World

Unfazed by arrest warrant, Putin’s visit to Mariupol is all for the cameras

Vladimir Putin’s visit to Mariupol comes in the week that he was indicted by the International Criminal Court for the trafficking of children to all intents and purposes – and comes off the back of his visit to Crimea on Saturday for the ninth anniversary of its illegal annexation.

This appears to be a show of strength, a chance for Putin to show his audience back home that he is undeterred and unfazed by the arrest warrant issued for war crimes.

It’s all for the cameras – it’s to send a message back home that not only is it business as usual for him, but that he can go wherever he wants, including into mainland Ukraine.

The Russian president has mainly been in Moscow throughout this war.

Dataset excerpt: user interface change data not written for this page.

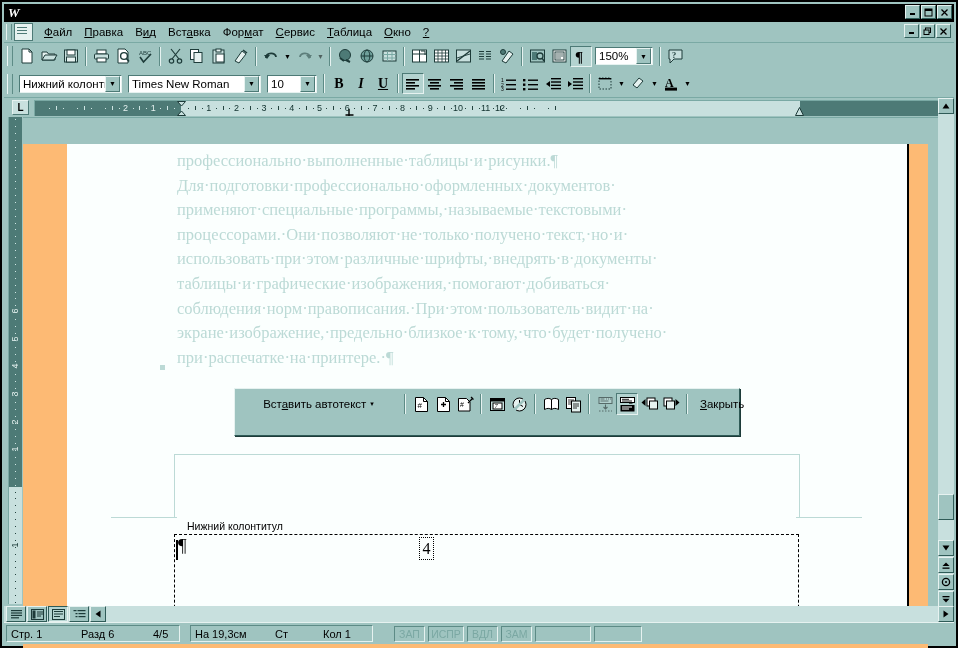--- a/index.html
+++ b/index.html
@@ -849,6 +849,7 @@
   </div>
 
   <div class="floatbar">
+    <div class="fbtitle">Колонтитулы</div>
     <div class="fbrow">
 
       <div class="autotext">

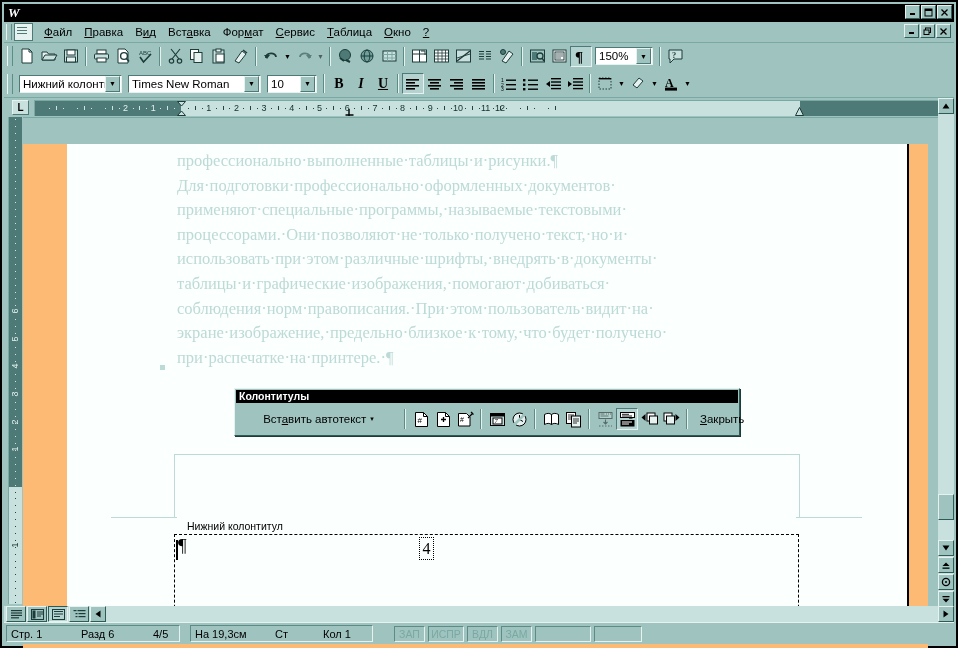--- a/index.html
+++ b/index.html
@@ -1045,7 +1045,7 @@
       <span style="width:64px;">Разд  6</span>
       <span>4/5</span>
     </div>
-    <div class="spanel" style="width:183px;margin-left:10px;">
+    <div class="spanel" style="width:183px;margin-left:10px;border-radius:6px;">
       <span style="width:72px;">На  19,3см</span>
       <span style="width:40px;">Ст</span>
       <span>Кол  1</span>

He hasn’t gone to the frontlines really, in contrast to Volodymyr Zelenskyy, the Ukrainian president, who often goes to the frontline to boost the morale of his troops.

Mariupol is significant for Russia because it’s the only large city they hold in mainland Ukraine – it’s their only real “victory” in this war of attrition.

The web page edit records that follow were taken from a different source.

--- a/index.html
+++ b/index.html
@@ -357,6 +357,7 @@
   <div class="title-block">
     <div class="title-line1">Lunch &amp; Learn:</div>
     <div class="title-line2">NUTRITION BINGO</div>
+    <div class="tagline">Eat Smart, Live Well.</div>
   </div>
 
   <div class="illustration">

Mariupol was also the scene of terrible fighting this time last year, and there are an awful lot of allegations of war crimes there that Putin may well have to answer to in future as well.

This war is grinding on, and all indicators from both sides are that it could go on for a long time.

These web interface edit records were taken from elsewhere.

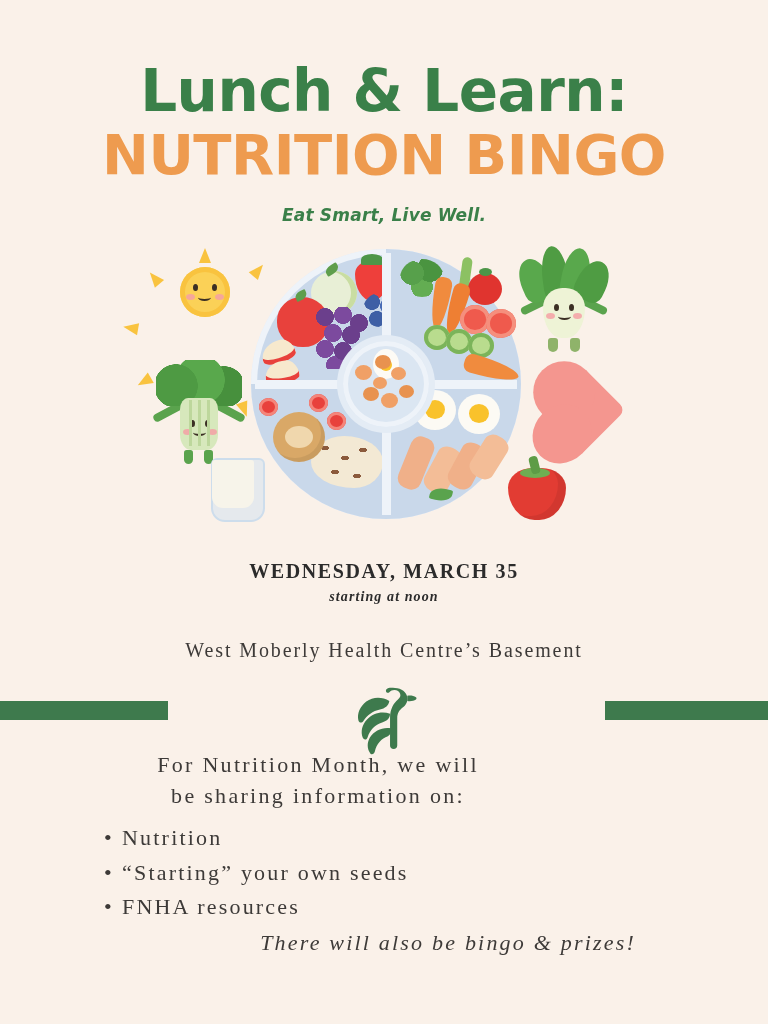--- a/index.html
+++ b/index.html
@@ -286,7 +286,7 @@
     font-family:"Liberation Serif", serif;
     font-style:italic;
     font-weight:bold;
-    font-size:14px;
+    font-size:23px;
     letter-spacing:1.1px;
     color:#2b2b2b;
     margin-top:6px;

But Ukraine has been determined to take back Mariupol since the day they lost it to Russian forces, and they are showing no signs of giving up that hope.

Read more:
Arrest warrant issued for Putin over alleged war crimes
What the arrest warrant really means for the Russian leader
How steelworks turned into the final outpost in the brutal battle for Mariupol

And while people here will be disturbed by what they see, waking up to these pictures of Putin strolling around Mariupol, you could argue there is not much Putin does that surprises them any more – it’s the type of thing they might expect from him.

I don’t think it makes much difference to them anyway: the country remains united, they hate the war, but they remain determined to keep fighting.

And President Putin turning up in occupied territory in Ukraine is not going to change that, if anything it will probably make them more determined that he never gets to do it in future again.